Die zwei Zitate zeigen also deutlich eines der Erfolgsrezepte von Spitzensportlern: Immer realistische Etappenziele setzen, darauf hinarbeiten und mit jedem Teilerfolg dem größeren Ziel näher kommen.
Aber wie schaffen die Sportler das? Was macht einen Olympioniken oder Medaillenaspiranten aus und wie wird man so erfolgreich? Auch diese Antwort findet sich in den Traditionen wieder und ist nicht nur für Athleten von Bedeutung.

1. Training

Allem voran steht immer das Training. Schon in der Antike formte der Wettkämpfer seinen Körper und errang sportliche Erfolge zur Ehrung der Götter. Doch um in den Disziplinen bestehen zu können, galt es, sich nicht gehen zu lassen. Man musste Disziplin, Ehrgeiz und Durchhaltevermögen besitzen und immer wieder unter Beweis stellen – also immer wieder hart trainieren. Auch heute gilt in allen Bereichen: Will man etwas erreichen, muss man dafür arbeiten, ergo trainieren.

2. Mentale Stärke & Selbstbewusstsein

Früher gab es Orakel und Propheten, heute gibt es Horoskope in Fernsehzeitschriften. Aber nichts ändert etwas an der Tatsache, dass der Glaube Berge versetzen kann. Sofern der Sportler – oder auch jeder andere, der ein Ziel verfolgt – an sich und seine Fähigkeiten glaubt, fällt es leichter das Ziel zu erreichen.
Zudem muss man in genau dem richtigen Moment seine Leistung abrufen können, egal ob bei Olympia, im Meeting oder Bewerbungsgespräch. Wer sich auf seine Aufgabe konzentriert, weiß, dass er gut vorbereitet ist und sich nicht einschüchtern lässt, holt letztlich auch den Sieg.

3. Teamplay & Fairplay

Auch in jeder sportlichen Einzeldisziplin steckt hinter dem Athleten ein Team, das ihn überhaupt erst so weit gebracht hat. Wer sein Team jedoch nicht gut behandelt, wird schon bald nicht mehr die nötige Unterstützung finden. Vielleicht kündigt der Trainer sogar oder wirft einen aus dem Verein.
Man sollte also daran denken die Mitmenschen gut und fair zu behandeln, egal ob im Sport, Alltag oder Beruf.

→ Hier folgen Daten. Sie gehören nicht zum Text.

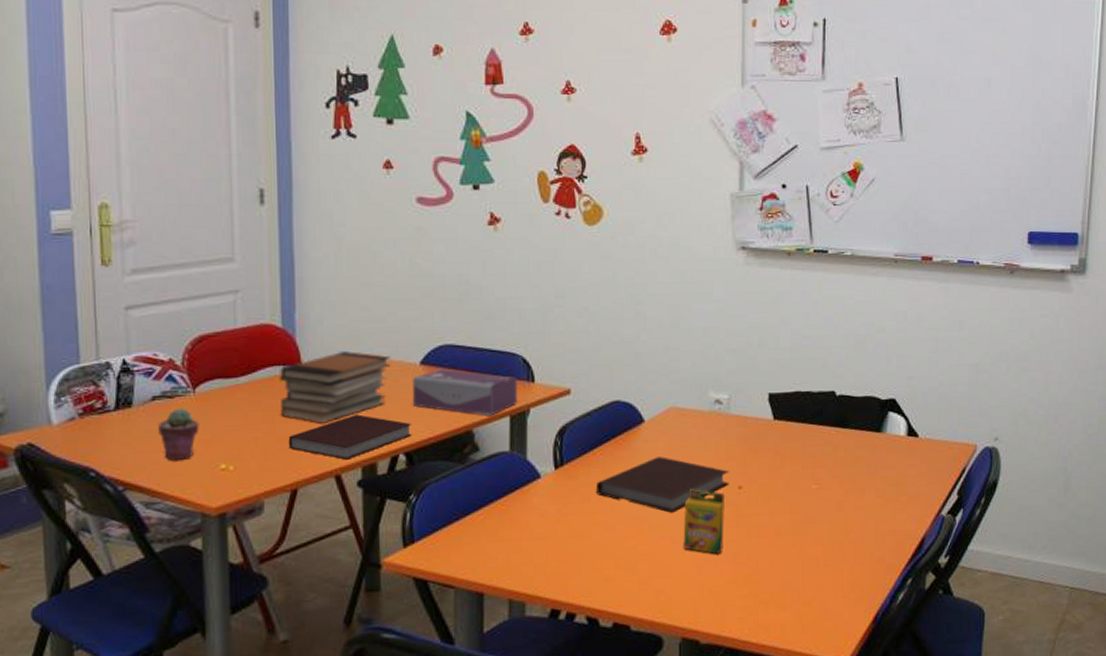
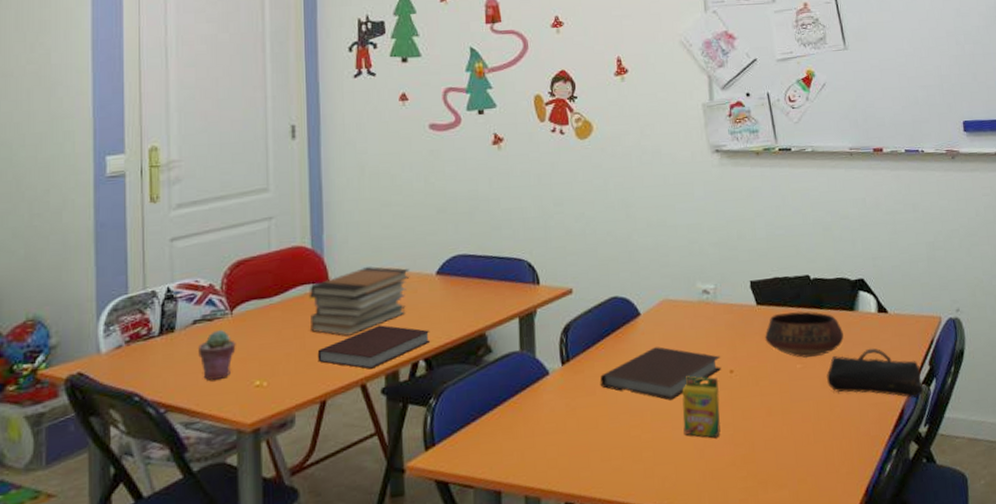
tissue box: present [413,368,518,417] -> none [430,277,525,319]
bowl: none [780,429,866,479] -> present [765,311,844,359]
pencil case: none [844,473,949,529] -> present [827,348,924,399]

Denn vor allem gemeinsam ist man stark und zudem zeigte uns bisher jeder Dopingprozess, dass sich unfaire Taktiken nicht lohnen, stattdessen nur zu Schande und Schmach der Leistung führen.

Bleiben Sie deshalb selbstbewusst, trainieren Sie hart, aber vergessen Sie niemals die Fairness – dann erreichen auch Sie Ihren ganz persönlichen Olymp.